Input records below:

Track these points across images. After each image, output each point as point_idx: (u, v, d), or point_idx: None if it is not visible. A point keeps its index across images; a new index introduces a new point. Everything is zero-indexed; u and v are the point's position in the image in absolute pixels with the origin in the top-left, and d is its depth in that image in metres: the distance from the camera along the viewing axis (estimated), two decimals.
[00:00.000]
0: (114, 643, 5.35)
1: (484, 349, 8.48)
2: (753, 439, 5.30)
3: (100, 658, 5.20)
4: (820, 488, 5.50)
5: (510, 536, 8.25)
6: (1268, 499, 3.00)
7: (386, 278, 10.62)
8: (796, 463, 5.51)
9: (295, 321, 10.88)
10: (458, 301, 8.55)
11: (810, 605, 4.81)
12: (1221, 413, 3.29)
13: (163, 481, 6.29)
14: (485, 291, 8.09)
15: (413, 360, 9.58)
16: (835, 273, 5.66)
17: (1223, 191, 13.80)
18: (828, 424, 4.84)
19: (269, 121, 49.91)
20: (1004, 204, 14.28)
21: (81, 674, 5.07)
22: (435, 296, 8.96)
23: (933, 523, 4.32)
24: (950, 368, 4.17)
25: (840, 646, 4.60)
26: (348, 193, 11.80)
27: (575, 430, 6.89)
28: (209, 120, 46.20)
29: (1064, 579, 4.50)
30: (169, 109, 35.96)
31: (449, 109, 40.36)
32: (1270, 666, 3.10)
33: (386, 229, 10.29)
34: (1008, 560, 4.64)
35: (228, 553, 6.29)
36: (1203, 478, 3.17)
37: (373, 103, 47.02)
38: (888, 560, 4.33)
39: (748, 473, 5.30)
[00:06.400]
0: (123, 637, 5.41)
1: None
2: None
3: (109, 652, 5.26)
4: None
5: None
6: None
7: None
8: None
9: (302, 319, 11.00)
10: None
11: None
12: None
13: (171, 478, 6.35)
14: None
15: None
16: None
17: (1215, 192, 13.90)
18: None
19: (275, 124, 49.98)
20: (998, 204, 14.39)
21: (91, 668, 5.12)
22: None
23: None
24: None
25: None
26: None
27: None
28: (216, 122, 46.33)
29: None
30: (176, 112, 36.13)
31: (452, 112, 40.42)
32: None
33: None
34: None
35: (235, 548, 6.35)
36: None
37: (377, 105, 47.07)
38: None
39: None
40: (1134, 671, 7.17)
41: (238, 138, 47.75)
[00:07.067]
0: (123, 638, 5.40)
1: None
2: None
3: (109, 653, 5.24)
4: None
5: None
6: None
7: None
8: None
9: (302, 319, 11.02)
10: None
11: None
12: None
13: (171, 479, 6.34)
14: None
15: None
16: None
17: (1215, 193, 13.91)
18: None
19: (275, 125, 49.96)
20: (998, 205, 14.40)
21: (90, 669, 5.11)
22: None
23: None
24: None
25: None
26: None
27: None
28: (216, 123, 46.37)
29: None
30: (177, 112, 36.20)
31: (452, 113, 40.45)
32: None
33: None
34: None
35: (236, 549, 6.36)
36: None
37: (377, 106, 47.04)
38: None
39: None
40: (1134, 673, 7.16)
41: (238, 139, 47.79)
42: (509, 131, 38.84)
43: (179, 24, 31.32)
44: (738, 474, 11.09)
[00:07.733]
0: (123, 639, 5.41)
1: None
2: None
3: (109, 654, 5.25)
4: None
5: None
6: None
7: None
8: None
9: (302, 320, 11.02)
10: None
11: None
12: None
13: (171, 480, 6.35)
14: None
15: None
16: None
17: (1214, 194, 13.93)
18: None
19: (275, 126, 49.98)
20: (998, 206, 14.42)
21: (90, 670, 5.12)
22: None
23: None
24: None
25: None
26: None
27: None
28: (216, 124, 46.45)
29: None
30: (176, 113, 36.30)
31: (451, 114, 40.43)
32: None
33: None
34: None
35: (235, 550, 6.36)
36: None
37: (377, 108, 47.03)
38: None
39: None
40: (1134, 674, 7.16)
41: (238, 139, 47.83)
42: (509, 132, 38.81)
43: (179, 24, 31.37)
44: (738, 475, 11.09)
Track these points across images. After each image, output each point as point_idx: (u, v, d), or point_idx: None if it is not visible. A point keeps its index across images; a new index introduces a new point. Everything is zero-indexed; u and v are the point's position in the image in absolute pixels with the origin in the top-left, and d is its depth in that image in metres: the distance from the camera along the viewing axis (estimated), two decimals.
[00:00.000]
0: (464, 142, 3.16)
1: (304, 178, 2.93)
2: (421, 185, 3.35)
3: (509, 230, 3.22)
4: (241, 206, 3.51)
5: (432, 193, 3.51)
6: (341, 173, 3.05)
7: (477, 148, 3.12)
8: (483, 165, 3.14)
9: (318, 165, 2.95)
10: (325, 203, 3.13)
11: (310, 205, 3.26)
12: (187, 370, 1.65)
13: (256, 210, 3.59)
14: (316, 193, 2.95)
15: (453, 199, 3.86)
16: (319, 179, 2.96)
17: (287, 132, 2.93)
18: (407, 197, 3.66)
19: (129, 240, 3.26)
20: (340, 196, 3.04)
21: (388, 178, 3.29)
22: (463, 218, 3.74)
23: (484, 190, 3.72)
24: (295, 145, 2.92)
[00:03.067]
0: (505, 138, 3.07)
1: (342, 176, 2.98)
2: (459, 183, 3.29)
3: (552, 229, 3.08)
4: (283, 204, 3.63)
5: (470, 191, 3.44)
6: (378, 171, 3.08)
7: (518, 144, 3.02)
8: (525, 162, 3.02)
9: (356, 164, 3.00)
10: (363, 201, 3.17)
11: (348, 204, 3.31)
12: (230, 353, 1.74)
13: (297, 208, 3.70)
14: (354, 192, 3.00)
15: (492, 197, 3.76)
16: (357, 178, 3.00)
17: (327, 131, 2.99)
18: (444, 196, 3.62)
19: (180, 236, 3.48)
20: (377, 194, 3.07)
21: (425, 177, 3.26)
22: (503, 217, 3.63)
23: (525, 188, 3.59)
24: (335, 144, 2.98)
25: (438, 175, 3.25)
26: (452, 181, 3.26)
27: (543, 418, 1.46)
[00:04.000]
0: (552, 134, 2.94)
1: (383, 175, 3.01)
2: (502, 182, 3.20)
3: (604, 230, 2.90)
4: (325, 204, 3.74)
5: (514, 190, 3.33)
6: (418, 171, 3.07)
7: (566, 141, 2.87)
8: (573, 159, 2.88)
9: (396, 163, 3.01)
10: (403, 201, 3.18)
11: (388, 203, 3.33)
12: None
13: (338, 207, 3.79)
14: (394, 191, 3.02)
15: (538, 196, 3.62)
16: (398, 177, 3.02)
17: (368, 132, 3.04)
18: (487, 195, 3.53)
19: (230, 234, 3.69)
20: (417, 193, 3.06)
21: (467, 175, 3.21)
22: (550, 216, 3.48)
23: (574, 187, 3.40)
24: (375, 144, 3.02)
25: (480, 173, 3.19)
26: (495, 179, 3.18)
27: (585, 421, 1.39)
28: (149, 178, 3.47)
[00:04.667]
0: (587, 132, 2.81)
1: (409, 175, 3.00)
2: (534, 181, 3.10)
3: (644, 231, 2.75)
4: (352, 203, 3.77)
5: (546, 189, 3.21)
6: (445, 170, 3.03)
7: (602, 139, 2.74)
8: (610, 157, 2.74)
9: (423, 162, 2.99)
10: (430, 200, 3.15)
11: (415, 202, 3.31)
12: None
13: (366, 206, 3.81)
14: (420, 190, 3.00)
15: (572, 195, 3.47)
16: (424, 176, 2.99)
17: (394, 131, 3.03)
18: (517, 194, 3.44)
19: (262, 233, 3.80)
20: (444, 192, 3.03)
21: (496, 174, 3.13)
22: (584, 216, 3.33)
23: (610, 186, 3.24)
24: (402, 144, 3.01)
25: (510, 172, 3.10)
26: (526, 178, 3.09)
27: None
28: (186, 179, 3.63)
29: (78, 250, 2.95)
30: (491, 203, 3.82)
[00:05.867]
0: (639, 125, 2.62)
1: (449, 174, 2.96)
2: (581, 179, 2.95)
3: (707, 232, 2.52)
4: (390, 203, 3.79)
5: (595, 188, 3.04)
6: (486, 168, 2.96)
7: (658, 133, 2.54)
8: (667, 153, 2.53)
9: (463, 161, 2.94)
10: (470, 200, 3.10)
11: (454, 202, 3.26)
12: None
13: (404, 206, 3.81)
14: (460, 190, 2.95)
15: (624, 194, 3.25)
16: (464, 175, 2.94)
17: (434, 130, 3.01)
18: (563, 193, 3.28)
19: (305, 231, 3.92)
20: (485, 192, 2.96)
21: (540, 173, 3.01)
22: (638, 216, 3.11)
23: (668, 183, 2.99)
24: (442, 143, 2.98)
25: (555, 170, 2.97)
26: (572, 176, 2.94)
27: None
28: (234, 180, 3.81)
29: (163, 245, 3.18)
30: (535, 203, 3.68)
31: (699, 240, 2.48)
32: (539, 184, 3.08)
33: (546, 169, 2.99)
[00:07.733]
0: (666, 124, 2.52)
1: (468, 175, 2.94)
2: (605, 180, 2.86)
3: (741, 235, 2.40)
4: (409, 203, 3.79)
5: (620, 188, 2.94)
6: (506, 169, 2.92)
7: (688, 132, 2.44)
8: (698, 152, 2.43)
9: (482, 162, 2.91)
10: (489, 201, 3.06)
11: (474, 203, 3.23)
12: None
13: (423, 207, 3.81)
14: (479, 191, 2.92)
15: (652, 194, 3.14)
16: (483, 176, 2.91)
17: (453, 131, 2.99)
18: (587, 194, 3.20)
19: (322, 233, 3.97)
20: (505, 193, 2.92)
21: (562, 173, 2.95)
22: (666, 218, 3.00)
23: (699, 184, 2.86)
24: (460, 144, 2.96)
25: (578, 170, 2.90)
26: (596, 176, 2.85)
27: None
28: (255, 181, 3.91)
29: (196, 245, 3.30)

End of Input records.

What to do
Send back exactly the lines of the listing above starting at the one with "19: (269, 121, 49.91)" and ending at the one with "41: (238, 138, 47.75)", inclusive, and no others.

Final answer
19: (269, 121, 49.91)
20: (1004, 204, 14.28)
21: (81, 674, 5.07)
22: (435, 296, 8.96)
23: (933, 523, 4.32)
24: (950, 368, 4.17)
25: (840, 646, 4.60)
26: (348, 193, 11.80)
27: (575, 430, 6.89)
28: (209, 120, 46.20)
29: (1064, 579, 4.50)
30: (169, 109, 35.96)
31: (449, 109, 40.36)
32: (1270, 666, 3.10)
33: (386, 229, 10.29)
34: (1008, 560, 4.64)
35: (228, 553, 6.29)
36: (1203, 478, 3.17)
37: (373, 103, 47.02)
38: (888, 560, 4.33)
39: (748, 473, 5.30)
[00:06.400]
0: (123, 637, 5.41)
1: None
2: None
3: (109, 652, 5.26)
4: None
5: None
6: None
7: None
8: None
9: (302, 319, 11.00)
10: None
11: None
12: None
13: (171, 478, 6.35)
14: None
15: None
16: None
17: (1215, 192, 13.90)
18: None
19: (275, 124, 49.98)
20: (998, 204, 14.39)
21: (91, 668, 5.12)
22: None
23: None
24: None
25: None
26: None
27: None
28: (216, 122, 46.33)
29: None
30: (176, 112, 36.13)
31: (452, 112, 40.42)
32: None
33: None
34: None
35: (235, 548, 6.35)
36: None
37: (377, 105, 47.07)
38: None
39: None
40: (1134, 671, 7.17)
41: (238, 138, 47.75)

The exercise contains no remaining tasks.